Mistakes are how we human beings learn

Daniel Paredes
2 min readJan 17, 2020
Photo by Sarah Kilian on Unsplash

Some years ago, a friend told me:

“Making mistakes is how we human beings learn.”

I spent some of my early life trying to avoid mistakes at all costs and then became frustrated when I inevitably made them. I have failed in love, at work, with my family, with friends.

Of course, this was terribly arrogant of me, counterproductive, and a difficult way to live.

It was arrogant because to never make a mistake basically means to be perfect. Obviously, neither I nor any other humans are perfect at all.

Avoiding mistakes is counterproductive because reduces your opportunities to learn. The goal isn’t to avoid mistakes. The goal is to learn and live an enjoyable life.

The easiest way to avoid mistakes is to do nothing.

Being frustrated for mistakes is a difficult way to live because it means either doing nothing with your life or beating yourself up for your entire life. Neither is particularly good for you!

After so many years, of my many mistakes, I’ve come to the following reflections on making mistakes:

1) Again, don’t focus on avoiding mistakes. Instead, focus on not repeating mistakes.

To make a mistake the first time is to learn. To repeat a mistake is just stupid. Please, don’t be stupid.

2) When you make a mistake, forget beating yourself up. Instead, focus on the lesson. What was wrong in your understanding of the situation, rationale, or your process? Skip the self-criticism, just fix the f**king problem so you don’t repeat the mistake.

3) Focus on reducing the cost of making mistakes. When mistakes have very little cost, go make many of them and learn a lot from them.

Athletes do something called “practice” before the Olympics. It allows them to make their mistakes when there is no consequence to doing so.

Tech companies have something called A/B testing where they can take an idea and test it on a small scale before attempting a big rollout.

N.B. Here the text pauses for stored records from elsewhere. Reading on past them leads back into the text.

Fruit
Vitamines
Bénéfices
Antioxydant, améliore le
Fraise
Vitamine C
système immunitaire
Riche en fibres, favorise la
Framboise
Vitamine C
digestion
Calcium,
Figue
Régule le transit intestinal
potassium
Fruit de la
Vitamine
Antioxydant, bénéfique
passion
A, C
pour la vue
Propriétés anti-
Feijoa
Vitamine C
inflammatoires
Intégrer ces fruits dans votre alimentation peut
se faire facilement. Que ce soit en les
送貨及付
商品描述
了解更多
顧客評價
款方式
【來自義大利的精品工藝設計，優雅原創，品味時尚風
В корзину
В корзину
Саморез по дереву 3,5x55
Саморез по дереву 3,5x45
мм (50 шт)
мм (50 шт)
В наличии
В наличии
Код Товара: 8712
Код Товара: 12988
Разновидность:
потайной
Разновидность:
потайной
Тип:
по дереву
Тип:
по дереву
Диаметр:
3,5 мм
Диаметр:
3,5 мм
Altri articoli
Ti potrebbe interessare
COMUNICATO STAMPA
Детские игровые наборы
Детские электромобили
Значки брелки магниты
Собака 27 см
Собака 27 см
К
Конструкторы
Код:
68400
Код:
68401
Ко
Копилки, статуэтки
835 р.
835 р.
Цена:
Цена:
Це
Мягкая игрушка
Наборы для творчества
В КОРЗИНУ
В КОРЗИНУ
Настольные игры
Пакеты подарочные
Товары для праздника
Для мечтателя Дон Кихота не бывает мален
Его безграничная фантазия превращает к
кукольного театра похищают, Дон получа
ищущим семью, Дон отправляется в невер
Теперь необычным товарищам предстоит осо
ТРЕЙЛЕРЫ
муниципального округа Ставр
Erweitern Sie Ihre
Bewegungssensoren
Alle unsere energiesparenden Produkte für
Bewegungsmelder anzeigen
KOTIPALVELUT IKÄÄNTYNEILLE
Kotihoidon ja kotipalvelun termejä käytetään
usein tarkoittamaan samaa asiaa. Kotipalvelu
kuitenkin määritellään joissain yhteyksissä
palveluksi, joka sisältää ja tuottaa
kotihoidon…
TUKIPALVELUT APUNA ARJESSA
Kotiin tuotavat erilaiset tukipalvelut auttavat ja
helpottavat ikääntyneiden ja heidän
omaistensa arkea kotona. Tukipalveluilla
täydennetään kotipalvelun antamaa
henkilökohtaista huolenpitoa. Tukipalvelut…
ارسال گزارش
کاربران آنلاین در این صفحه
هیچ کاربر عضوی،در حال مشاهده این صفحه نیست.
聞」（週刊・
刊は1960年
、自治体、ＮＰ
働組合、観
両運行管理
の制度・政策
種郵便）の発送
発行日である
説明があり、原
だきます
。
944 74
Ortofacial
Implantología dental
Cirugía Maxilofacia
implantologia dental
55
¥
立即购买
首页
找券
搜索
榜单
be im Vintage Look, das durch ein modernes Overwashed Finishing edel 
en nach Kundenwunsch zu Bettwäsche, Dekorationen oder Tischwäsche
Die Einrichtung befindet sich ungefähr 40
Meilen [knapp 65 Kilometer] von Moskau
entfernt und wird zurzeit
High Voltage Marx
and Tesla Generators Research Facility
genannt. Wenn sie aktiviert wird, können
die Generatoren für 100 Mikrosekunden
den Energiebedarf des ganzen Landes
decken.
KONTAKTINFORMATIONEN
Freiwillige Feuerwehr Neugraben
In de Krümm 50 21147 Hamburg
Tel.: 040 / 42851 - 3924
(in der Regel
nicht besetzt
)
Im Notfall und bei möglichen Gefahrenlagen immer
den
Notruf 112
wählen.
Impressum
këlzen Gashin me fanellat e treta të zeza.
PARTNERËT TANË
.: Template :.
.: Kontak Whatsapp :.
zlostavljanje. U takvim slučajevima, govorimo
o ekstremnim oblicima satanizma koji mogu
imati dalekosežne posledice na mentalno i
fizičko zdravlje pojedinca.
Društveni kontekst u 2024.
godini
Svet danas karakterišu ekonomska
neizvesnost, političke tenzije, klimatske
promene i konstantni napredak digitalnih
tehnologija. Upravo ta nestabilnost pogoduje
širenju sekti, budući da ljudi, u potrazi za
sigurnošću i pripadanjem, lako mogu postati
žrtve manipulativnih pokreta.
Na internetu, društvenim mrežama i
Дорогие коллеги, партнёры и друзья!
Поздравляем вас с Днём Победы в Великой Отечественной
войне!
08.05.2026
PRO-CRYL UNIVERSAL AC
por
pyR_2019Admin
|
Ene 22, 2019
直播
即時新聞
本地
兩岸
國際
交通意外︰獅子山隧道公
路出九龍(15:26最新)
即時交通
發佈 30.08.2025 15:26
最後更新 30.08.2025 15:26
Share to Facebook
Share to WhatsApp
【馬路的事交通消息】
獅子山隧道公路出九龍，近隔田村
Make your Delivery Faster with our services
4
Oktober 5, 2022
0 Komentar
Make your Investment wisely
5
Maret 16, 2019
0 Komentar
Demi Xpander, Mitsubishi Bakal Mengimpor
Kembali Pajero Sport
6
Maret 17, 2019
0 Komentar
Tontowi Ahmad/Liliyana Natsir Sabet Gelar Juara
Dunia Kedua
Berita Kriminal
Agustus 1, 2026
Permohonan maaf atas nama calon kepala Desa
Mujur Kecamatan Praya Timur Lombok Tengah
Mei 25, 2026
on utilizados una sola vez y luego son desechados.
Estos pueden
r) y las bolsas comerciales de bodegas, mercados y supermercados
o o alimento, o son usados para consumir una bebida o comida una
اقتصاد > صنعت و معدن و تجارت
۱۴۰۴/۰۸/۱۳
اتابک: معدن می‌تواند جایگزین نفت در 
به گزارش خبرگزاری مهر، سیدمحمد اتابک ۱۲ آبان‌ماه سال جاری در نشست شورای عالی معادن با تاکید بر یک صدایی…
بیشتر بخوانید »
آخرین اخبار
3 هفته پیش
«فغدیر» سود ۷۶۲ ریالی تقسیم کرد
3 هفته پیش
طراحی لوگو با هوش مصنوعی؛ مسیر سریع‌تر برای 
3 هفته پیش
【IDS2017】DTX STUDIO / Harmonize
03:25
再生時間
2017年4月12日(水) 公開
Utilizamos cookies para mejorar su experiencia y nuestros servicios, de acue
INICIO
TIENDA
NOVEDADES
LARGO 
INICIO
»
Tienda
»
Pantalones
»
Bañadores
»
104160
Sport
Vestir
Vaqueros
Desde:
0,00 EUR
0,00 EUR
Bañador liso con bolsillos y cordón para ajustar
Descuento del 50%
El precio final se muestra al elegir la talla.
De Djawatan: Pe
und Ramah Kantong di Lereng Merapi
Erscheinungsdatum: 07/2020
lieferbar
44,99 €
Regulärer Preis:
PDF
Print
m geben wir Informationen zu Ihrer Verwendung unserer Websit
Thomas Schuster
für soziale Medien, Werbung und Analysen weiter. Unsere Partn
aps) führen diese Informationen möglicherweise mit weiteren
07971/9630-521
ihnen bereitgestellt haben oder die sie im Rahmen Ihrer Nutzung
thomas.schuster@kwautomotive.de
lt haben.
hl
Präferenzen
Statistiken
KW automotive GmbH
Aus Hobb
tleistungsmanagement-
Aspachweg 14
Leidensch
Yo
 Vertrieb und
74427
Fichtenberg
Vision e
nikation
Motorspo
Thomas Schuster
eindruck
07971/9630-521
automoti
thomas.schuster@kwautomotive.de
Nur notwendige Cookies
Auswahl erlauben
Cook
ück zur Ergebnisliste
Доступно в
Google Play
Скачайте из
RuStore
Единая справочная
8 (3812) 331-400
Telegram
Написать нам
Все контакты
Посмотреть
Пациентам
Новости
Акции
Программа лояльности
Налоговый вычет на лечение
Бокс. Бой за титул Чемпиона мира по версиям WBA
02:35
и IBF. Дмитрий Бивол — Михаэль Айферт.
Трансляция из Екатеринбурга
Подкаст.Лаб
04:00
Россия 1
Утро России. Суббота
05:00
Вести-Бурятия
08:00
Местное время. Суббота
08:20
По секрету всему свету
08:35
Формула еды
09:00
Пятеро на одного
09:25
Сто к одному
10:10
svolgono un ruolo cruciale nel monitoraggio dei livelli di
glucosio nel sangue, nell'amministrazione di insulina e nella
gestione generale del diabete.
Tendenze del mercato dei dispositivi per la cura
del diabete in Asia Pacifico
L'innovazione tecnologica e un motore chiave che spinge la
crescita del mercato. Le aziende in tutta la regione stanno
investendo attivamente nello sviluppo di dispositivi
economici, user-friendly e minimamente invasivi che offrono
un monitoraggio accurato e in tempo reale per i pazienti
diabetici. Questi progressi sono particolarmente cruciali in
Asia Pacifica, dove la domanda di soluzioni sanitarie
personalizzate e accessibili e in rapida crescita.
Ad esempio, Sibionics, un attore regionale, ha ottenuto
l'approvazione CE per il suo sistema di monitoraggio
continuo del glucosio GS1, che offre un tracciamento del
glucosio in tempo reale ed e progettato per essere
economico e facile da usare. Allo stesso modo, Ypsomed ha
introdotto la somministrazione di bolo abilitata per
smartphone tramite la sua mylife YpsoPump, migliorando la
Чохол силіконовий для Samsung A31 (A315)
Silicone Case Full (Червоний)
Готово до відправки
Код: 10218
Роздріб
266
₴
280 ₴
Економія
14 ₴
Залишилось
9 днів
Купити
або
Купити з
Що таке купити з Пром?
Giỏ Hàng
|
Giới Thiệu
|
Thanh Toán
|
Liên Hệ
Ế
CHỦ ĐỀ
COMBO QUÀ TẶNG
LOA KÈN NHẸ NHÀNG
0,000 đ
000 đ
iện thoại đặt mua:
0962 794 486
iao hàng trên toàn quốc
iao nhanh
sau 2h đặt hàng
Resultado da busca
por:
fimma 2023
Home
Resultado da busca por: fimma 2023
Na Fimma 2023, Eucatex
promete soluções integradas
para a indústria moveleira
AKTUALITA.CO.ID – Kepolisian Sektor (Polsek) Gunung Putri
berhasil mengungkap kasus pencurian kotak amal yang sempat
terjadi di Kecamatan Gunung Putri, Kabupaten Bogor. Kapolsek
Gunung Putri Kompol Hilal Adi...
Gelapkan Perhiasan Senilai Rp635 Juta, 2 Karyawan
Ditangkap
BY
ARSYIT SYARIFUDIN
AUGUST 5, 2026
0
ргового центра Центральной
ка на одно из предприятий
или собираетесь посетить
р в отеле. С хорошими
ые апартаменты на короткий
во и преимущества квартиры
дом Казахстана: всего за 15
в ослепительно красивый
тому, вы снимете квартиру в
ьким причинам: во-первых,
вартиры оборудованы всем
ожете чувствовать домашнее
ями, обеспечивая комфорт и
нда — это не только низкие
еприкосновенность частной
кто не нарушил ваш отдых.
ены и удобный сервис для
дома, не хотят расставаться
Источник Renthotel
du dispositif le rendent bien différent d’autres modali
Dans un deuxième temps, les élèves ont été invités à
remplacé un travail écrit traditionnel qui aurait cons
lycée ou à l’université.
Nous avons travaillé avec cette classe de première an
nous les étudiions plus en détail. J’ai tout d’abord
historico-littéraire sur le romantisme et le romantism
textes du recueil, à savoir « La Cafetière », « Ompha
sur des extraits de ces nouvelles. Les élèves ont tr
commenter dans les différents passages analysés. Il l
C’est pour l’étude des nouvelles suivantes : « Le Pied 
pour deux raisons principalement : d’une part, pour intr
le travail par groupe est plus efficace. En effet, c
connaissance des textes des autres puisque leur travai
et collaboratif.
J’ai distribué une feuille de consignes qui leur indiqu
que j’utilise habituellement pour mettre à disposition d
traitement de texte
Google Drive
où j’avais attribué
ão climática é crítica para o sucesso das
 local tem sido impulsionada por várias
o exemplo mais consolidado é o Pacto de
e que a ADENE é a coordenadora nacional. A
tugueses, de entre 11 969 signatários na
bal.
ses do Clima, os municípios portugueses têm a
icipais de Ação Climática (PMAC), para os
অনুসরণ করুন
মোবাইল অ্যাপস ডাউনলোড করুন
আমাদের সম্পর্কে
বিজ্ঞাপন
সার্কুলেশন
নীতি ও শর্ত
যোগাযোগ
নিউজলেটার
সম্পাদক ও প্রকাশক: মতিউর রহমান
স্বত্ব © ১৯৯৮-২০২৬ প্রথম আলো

The purpose of an A/B test is to make mistakes and learn from them… cheaply.

4) After all, I still believe it is far more cost-effective to learn from some else’s mistakes than from your own.

Yes, “mistakes are how we learn,” but who said it had to be our own mistakes?

This is why I keep learning and reading as much I can and part of my salary goes to buying books for my Kindle library — it’s an investment that always returns.